→ JOB
Please write out exactly the lines of the data below from the line holding "06.71.76.52.89" through the line holding "Maszyna do skręcania podwójnego skrętu", and leave out the rest.

+++ EXERCISE DATA +++

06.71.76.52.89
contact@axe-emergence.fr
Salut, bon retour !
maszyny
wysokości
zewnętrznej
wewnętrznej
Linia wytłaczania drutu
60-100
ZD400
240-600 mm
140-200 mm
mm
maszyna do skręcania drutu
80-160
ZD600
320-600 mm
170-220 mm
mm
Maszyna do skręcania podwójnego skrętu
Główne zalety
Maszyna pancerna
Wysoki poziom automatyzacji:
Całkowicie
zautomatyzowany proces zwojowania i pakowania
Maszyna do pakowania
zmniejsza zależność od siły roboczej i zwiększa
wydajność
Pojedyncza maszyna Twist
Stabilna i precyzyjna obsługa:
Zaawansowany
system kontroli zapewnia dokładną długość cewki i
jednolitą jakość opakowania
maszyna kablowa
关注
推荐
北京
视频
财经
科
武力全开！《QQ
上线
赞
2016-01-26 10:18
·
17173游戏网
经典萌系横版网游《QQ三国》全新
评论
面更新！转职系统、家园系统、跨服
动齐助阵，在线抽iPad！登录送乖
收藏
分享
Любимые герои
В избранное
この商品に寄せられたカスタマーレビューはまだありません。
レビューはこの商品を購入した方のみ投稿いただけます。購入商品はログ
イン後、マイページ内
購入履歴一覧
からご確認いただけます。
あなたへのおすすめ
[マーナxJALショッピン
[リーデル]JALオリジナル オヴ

+++
+++ EXERCISE DATA +++

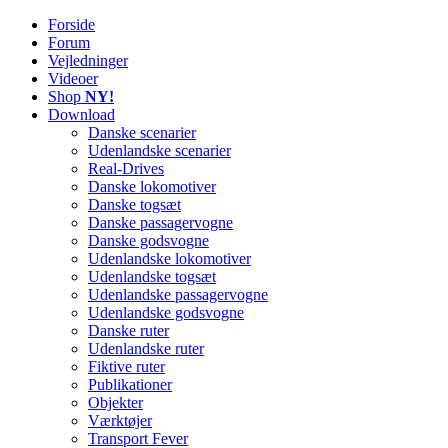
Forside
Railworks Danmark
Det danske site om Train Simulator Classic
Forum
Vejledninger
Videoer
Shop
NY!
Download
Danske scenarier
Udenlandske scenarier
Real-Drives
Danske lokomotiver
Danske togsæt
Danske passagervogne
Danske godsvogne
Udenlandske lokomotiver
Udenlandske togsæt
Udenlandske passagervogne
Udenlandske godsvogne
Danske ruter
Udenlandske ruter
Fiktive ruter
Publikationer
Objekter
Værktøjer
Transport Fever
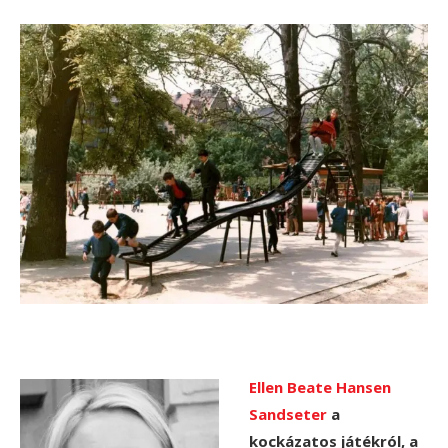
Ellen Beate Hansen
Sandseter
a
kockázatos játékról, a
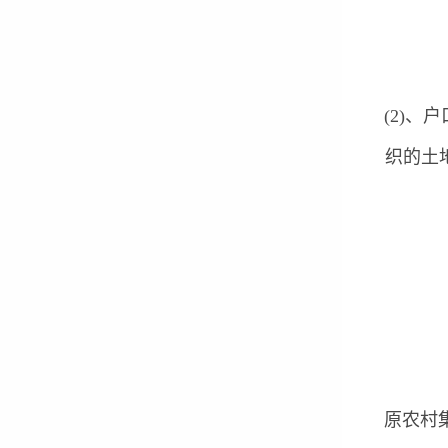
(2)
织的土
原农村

+++

→ COMPLETED TASK
06.71.76.52.89
contact@axe-emergence.fr
Salut, bon retour !
maszyny
wysokości
zewnętrznej
wewnętrznej
Linia wytłaczania drutu
60-100
ZD400
240-600 mm
140-200 mm
mm
maszyna do skręcania drutu
80-160
ZD600
320-600 mm
170-220 mm
mm
Maszyna do skręcania podwójnego skrętu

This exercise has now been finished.